A doutrina Bolsonaro é capaz de se espalhar para além do espectro político, contaminando sobremaneira um país há tempos dividido. Isto posto, a deturpação do liberalismo está entre os seus efeitos colaterais mais perversos.
A volúpia de quem aproveita qualquer oportunidade para se autoproclamar liberal — como se esse simples ato pudesse alçar alguém a um panteão civilizatório — é o menor dos problemas. Até porque se o sujeito for liberal estará de fato contribuindo para uma sociedade melhor.
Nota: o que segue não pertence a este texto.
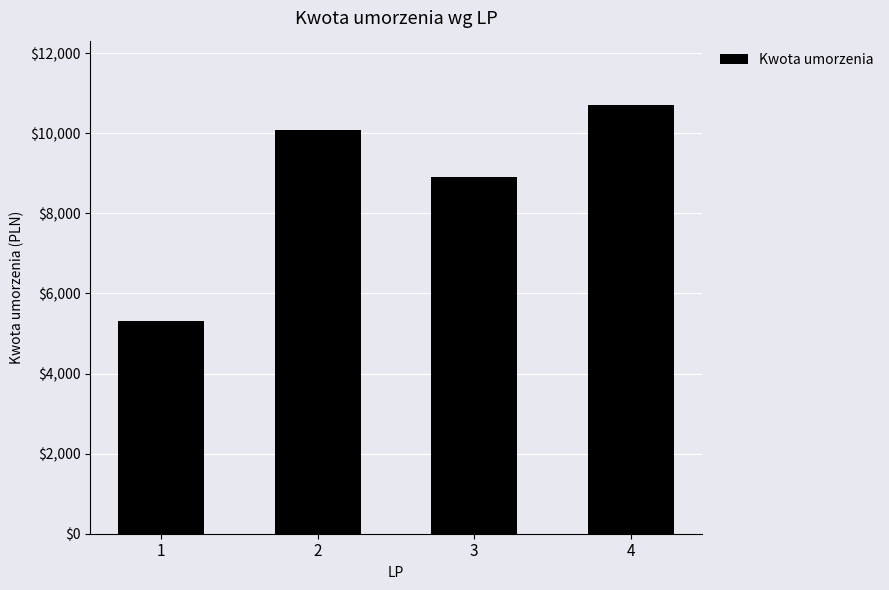

Reading right to left, transcribe all the data shown in this chart.

10706.2	8915.0	10069.9	5300.0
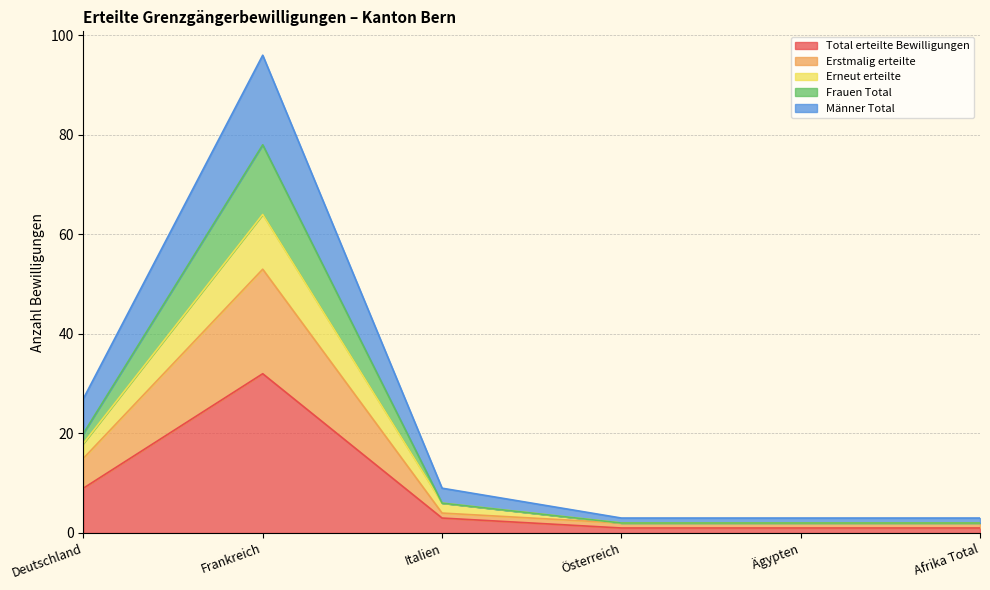

Rank the series at Afrika Total from highest to lowest value.

Erneut erteilte, Erstmalig erteilte, Frauen Total, Männer Total, Total erteilte Bewilligungen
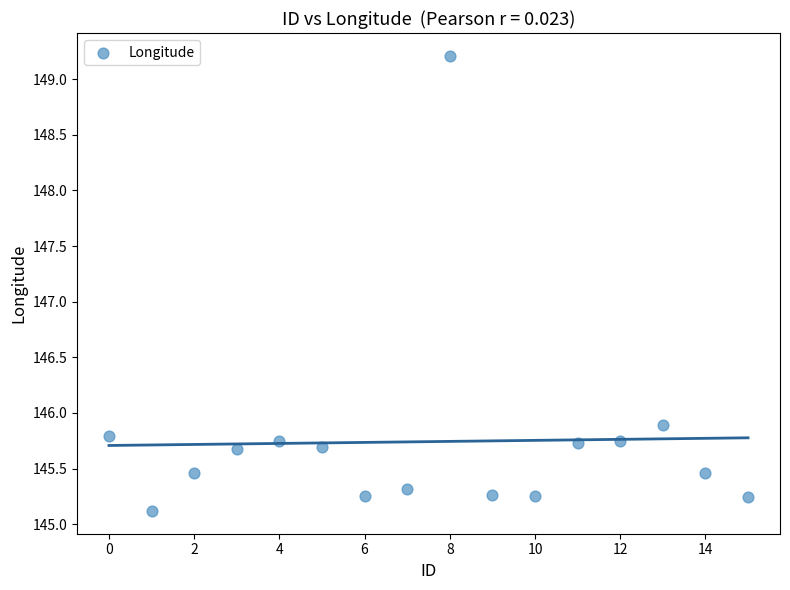

What is the range of Y values (max minus min)?

4.1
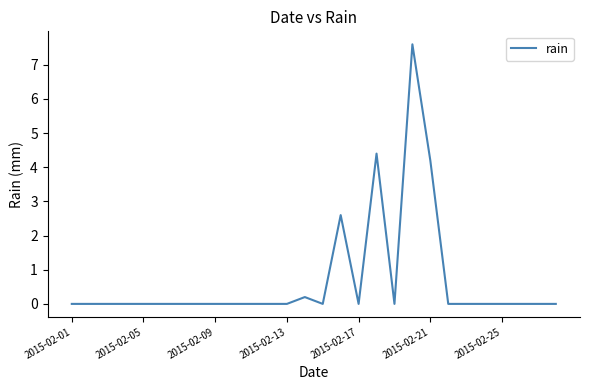

What is the difference between the second highest and second lowest values?

4.4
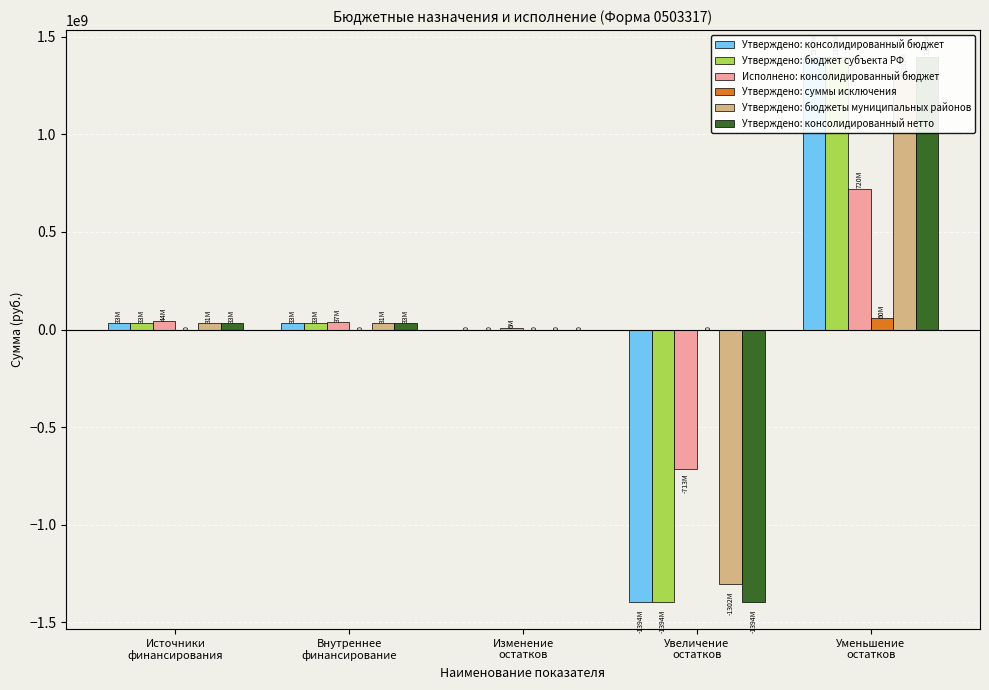

Rank the series by their maximum value, from highest to lowest.

Утверждено: консолидированный бюджет, Утверждено: бюджет субъекта РФ, Утверждено: консолидированный нетто, Утверждено: бюджеты муниципальных районов, Исполнено: консолидированный бюджет, Утверждено: суммы исключения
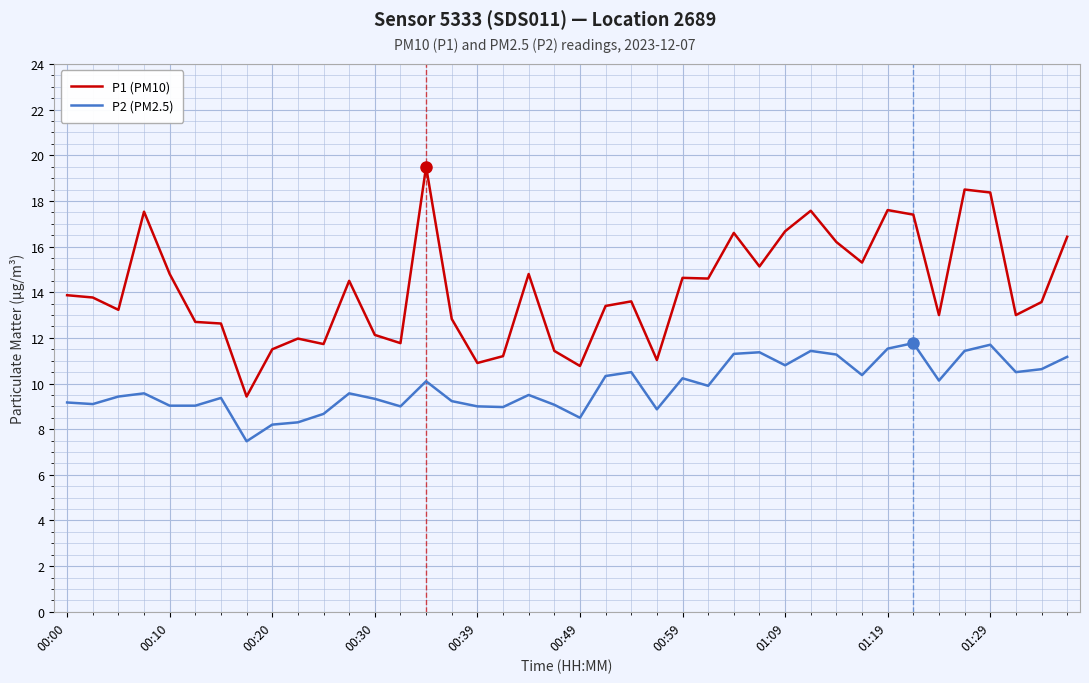

What is the difference between the second highest and minimum values in the P1 (PM10) series?

9.1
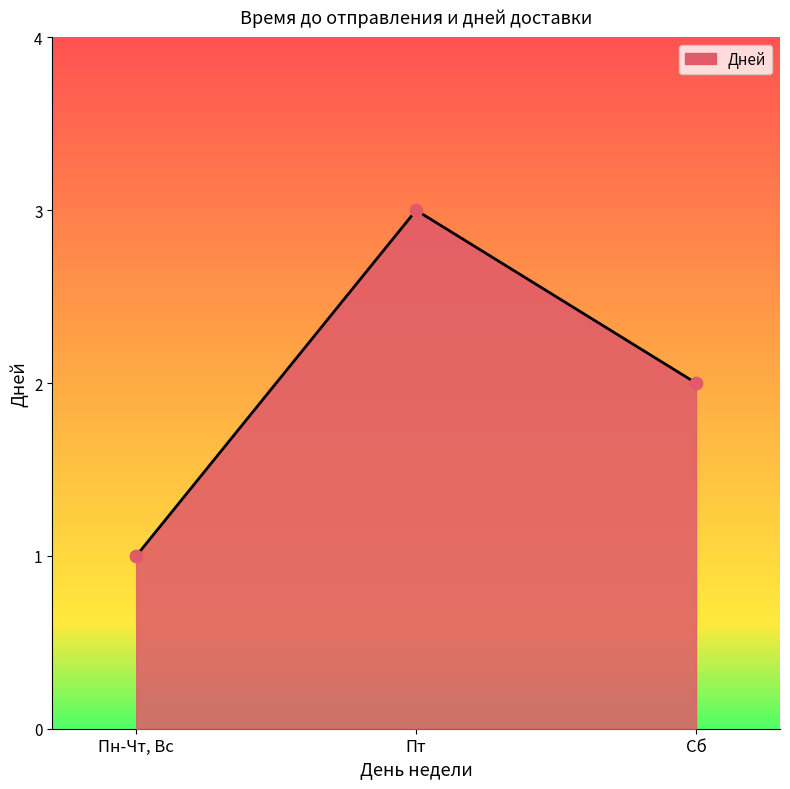

What is the change in value from Пн-Чт, Вс to Сб?

+1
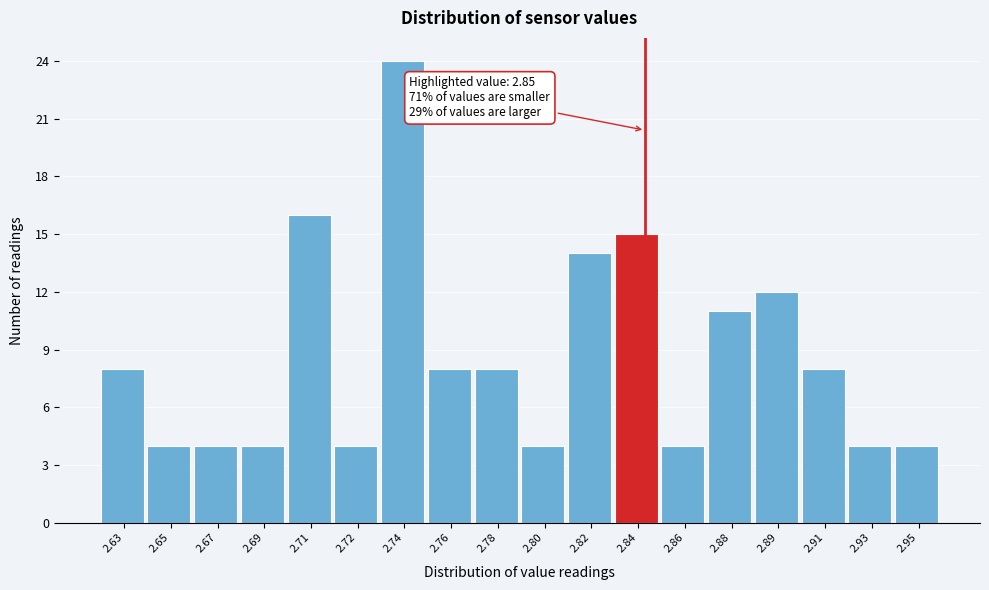

Reading right to left, list all the values displayed in this chart.

2.95=4	2.93=4	2.91=8	2.89=12	2.88=11	2.86=4	2.84=15	2.82=14	2.80=4	2.78=8	2.76=8	2.74=24	2.72=4	2.71=16	2.69=4	2.67=4	2.65=4	2.63=8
O problema é que nem sempre o título tem razão de ser.
Há em curso um processo de ressignificação conceitual, melhor dizendo de limitação, em que o defender práticas econômicas livres das amarras do Estado, não apenas basta, mas é só o que interessa para o cidadão ser merecedor do brevê liberal.
Tarefa árdua seria tentar separar o Partido Novo do atual zeitgeist. Árdua e impossível. O posicionamento do principal nome da legenda, João Amoêdo, que repetidas vezes se declarou “liberal na economia e conservador nos costumes”, é tão bizarro quanto sintomático. Pior mesmo só o apoio do partido ao governo, seja por meio da timidez nas críticas, por vezes da absoluta ausência delas, ou da desfaçatez em lidar com a atuação de Ricardo Salles a serviço do bolsonarismo.
Vale dizer, o Novo não surgiu por acaso. É fruto da mesma catarse que levou a sociedade a optar especificamente por Jair Bolsonaro na hora de rejeitar o PT. Existe um padrão estético mais bem acabado, não resta dúvida, entretanto o partido não deixa de ser toureado pela mesma gana sado-revanchista que ditou a radicalização do discurso ideológico antiesquerda — tanto assim que o óbvio anacronismo no matrimônio com um presidente da República sindicalista foi ignorado.
É perfeitamente possível ser liberal na economia e conservador nos costumes. Há inclusive um termo para isso: conservador. A diferença é que, do ponto de vista humanitário, tal jogo de palavras enseja um efeito ainda pior. O sujeito intransigente com a ideia do aborto ou de pessoas do mesmo sexo constituindo uma família, por exemplo, pode até ser tachado de obtuso, mas não de desonesto intelectual.
No fim das contas, como em um campo de batalha, o inimigo camuflado é sempre mais perigoso.
Não se trata de menosprezar a agenda econômica. Os boletos teimam em não atrasar e poder honrá-los com dignidade é o mínimo que o cidadão espera. A questão é que não podemos abrir mão de valores democráticos e genuinamente liberais. Sob pena de nos tornarmos moralmente compatíveis a regimes em que as minorias são constrangidas, padrões comportamentais são impostos ou vetados pelo Estado e o laicismo perde espaço.
Transformação esta, aliás, que nunca esteve tão próxima de se consumar.